• [Task instructions]:
1) In the play-by-play notebook, which sort order does the code use for the PC_Time column?
2) Give back the part of the play-by-play notebook starting at "### Merging player" and ending at "and Person2 columns.", with no changes.
3) Pick up the play-by-play notebook's code where it stops and keep writing it.

### Loading the Data

In [1]:
import pandas as pd
import numpy as np

In [2]:
lineup_dat = pd.read_csv("Game_Lineup.txt", "\t")
play_dat = pd.read_csv("Play_by_Play.txt", "\t")

### Cleaning the data set specified in the instructions

In [3]:
# To properly sort the events in a game, use the following sequence of sorted columns: 
# Period (ascending), PC_Time (descending), WC_Time (ascending), Event_Num (ascending)
play_dat = play_dat.sort_values(["Period", "PC_Time", "WC_Time","Event_Num"], axis = 0, 
                 ascending = [True, False, True, True], inplace = False)

### Merging player data with game by game data

In [4]:
# in most scenarios, this is the Team_id associated with the Person1 column. 
# However, there are instances when this is not the case. To
# accurately and consistently identify a player’s team, 
# we suggest merging with the Game_Lineup dataset on the Person1 and Person2 columns.

# First get a df of the team_id for each player_id

all_players = list(set(lineup_dat["Person_id"]))

my_list = []
for i in range(0, len(all_players)):
    
    x = lineup_dat[lineup_dat["Person_id"] == all_players[i]]["Team_id"]
    x = list(x)
    my_list.append(x[0])

len(my_list)

player_team_df = pd.DataFrame(my_list, all_players).reset_index(drop = False)
player_team_df.columns = ["Person_id", "Team_id"]

In [5]:
# Get the accurate team_id to correspond with each player_id of each row in play_dat
team_id_list = []
for i in play_dat["Person1"]:
    x = player_team_df[player_team_df["Person_id"] == i]["Team_id"]
    if x.empty == False:
        x = list(x)

• [Source excerpt]:
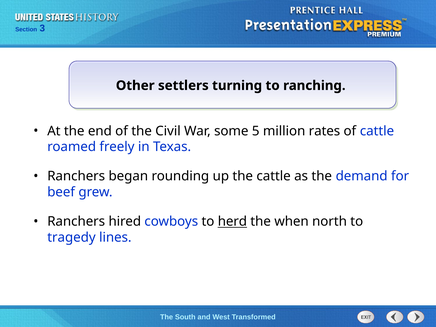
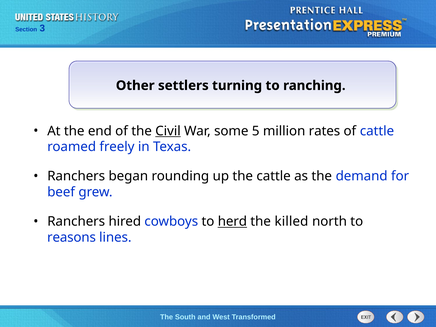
Civil underline: none -> present
when: when -> killed
tragedy: tragedy -> reasons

• [Answers per task]:
1) Descending.

2)
### Merging player data with game by game data

In [4]:
# in most scenarios, this is the Team_id associated with the Person1 column. 
# However, there are instances when this is not the case. To
# accurately and consistently identify a player’s team, 
# we suggest merging with the Game_Lineup dataset on the Person1 and Person2 columns.

3)
        team_id_list.append(x[0])
    else:
        team_id_list.append("N/A")

In [6]:
# Check to see if it worked, this shows there were 14,697 times where the team_id did not correspond to the player_id
(play_dat["Team_id"] == team_id_list).value_counts()

True     23192
False    14697
Name: Team_id, dtype: int64

In [7]:
play_dat["Team_id_updated"] = team_id_list

In [8]:
event_codes = pd.read_csv("Event_Codes.txt", "\t")
event_codes[event_codes["Event_Msg_Type"] == 10]

Unnamed: 0,Event_Msg_Type,Action_Type,Event_Msg_Type_Description,Action_Type_Description
266,10,0,Jump Ball,


In [9]:
event_descriptiion = []
event_msg_type = list(play_dat["Event_Msg_Type"])
action_type = list(play_dat["Action_Type"])

In [10]:
number_of_rows = len(action_type)

description_columns = []
for row_number in range(0,number_of_rows):
    
    # get from play_dat the event and action
    event = event_msg_type[row_number]
    action = action_type[row_number]
    
    # subset the event_codes table to get the descriptions for the respective event and action
    subset = event_codes[(event_codes["Event_Msg_Type"] == event) & (event_codes["Action_Type"] == action)]
    
    event_msg_type_description = list(subset["Event_Msg_Type_Description"])[0]
    action_type_description = list(subset["Action_Type_Description"])[0]

    description_columns.append([event_msg_type_description,action_type_description])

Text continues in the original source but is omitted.